(Saved data entries)
BEGIN
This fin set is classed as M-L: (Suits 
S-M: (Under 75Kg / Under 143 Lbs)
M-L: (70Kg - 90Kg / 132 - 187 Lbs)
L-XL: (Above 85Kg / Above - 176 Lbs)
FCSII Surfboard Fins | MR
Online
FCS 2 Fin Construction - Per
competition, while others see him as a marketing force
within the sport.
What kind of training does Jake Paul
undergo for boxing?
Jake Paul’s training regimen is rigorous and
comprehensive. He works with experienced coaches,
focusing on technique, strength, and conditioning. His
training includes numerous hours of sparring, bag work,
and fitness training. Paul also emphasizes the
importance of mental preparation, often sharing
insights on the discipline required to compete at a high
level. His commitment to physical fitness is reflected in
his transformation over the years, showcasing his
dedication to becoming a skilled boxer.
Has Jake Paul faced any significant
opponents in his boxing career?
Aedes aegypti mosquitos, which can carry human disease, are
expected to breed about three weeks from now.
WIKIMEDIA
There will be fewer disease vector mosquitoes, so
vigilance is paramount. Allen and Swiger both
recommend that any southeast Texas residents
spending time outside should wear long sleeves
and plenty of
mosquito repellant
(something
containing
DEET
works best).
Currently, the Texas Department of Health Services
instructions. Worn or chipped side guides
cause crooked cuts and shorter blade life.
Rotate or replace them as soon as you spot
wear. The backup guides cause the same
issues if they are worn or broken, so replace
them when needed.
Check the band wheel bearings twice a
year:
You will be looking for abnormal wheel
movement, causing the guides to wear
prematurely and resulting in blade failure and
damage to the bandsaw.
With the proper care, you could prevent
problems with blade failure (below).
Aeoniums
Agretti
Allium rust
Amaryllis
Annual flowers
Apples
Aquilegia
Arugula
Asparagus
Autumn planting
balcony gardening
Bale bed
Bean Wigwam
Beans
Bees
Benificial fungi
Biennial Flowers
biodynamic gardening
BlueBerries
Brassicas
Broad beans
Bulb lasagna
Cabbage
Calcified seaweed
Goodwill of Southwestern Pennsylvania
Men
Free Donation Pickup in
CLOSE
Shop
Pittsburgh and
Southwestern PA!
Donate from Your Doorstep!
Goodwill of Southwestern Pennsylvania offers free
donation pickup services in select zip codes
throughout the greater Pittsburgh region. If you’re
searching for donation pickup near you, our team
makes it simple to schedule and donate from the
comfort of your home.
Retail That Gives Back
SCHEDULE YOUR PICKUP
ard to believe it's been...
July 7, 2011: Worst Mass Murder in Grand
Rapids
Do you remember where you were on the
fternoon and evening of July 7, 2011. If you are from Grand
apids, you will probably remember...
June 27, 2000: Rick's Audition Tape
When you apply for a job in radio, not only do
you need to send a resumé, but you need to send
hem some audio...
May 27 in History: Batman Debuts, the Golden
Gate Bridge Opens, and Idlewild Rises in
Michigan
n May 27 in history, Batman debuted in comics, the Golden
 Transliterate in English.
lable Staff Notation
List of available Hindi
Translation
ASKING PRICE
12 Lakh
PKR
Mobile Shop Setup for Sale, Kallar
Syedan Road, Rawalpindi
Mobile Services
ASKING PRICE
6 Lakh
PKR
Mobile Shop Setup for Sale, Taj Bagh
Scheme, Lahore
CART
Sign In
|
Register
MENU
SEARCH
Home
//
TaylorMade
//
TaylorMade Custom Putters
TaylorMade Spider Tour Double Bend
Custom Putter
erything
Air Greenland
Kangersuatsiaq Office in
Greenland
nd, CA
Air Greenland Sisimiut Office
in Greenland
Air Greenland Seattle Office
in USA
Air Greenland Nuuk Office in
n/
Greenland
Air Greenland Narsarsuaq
END
_What the task asks_.
A word-for-word copy of the entries, from the first line through the line containing "Donate from Your Doorstep!", is the whole answer.

_Output for this task_.
This fin set is classed as M-L: (Suits 
S-M: (Under 75Kg / Under 143 Lbs)
M-L: (70Kg - 90Kg / 132 - 187 Lbs)
L-XL: (Above 85Kg / Above - 176 Lbs)
FCSII Surfboard Fins | MR
Online
FCS 2 Fin Construction - Per
competition, while others see him as a marketing force
within the sport.
What kind of training does Jake Paul
undergo for boxing?
Jake Paul’s training regimen is rigorous and
comprehensive. He works with experienced coaches,
focusing on technique, strength, and conditioning. His
training includes numerous hours of sparring, bag work,
and fitness training. Paul also emphasizes the
importance of mental preparation, often sharing
insights on the discipline required to compete at a high
level. His commitment to physical fitness is reflected in
his transformation over the years, showcasing his
dedication to becoming a skilled boxer.
Has Jake Paul faced any significant
opponents in his boxing career?
Aedes aegypti mosquitos, which can carry human disease, are
expected to breed about three weeks from now.
WIKIMEDIA
There will be fewer disease vector mosquitoes, so
vigilance is paramount. Allen and Swiger both
recommend that any southeast Texas residents
spending time outside should wear long sleeves
and plenty of
mosquito repellant
(something
containing
DEET
works best).
Currently, the Texas Department of Health Services
instructions. Worn or chipped side guides
cause crooked cuts and shorter blade life.
Rotate or replace them as soon as you spot
wear. The backup guides cause the same
issues if they are worn or broken, so replace
them when needed.
Check the band wheel bearings twice a
year:
You will be looking for abnormal wheel
movement, causing the guides to wear
prematurely and resulting in blade failure and
damage to the bandsaw.
With the proper care, you could prevent
problems with blade failure (below).
Aeoniums
Agretti
Allium rust
Amaryllis
Annual flowers
Apples
Aquilegia
Arugula
Asparagus
Autumn planting
balcony gardening
Bale bed
Bean Wigwam
Beans
Bees
Benificial fungi
Biennial Flowers
biodynamic gardening
BlueBerries
Brassicas
Broad beans
Bulb lasagna
Cabbage
Calcified seaweed
Goodwill of Southwestern Pennsylvania
Men
Free Donation Pickup in
CLOSE
Shop
Pittsburgh and
Southwestern PA!
Donate from Your Doorstep!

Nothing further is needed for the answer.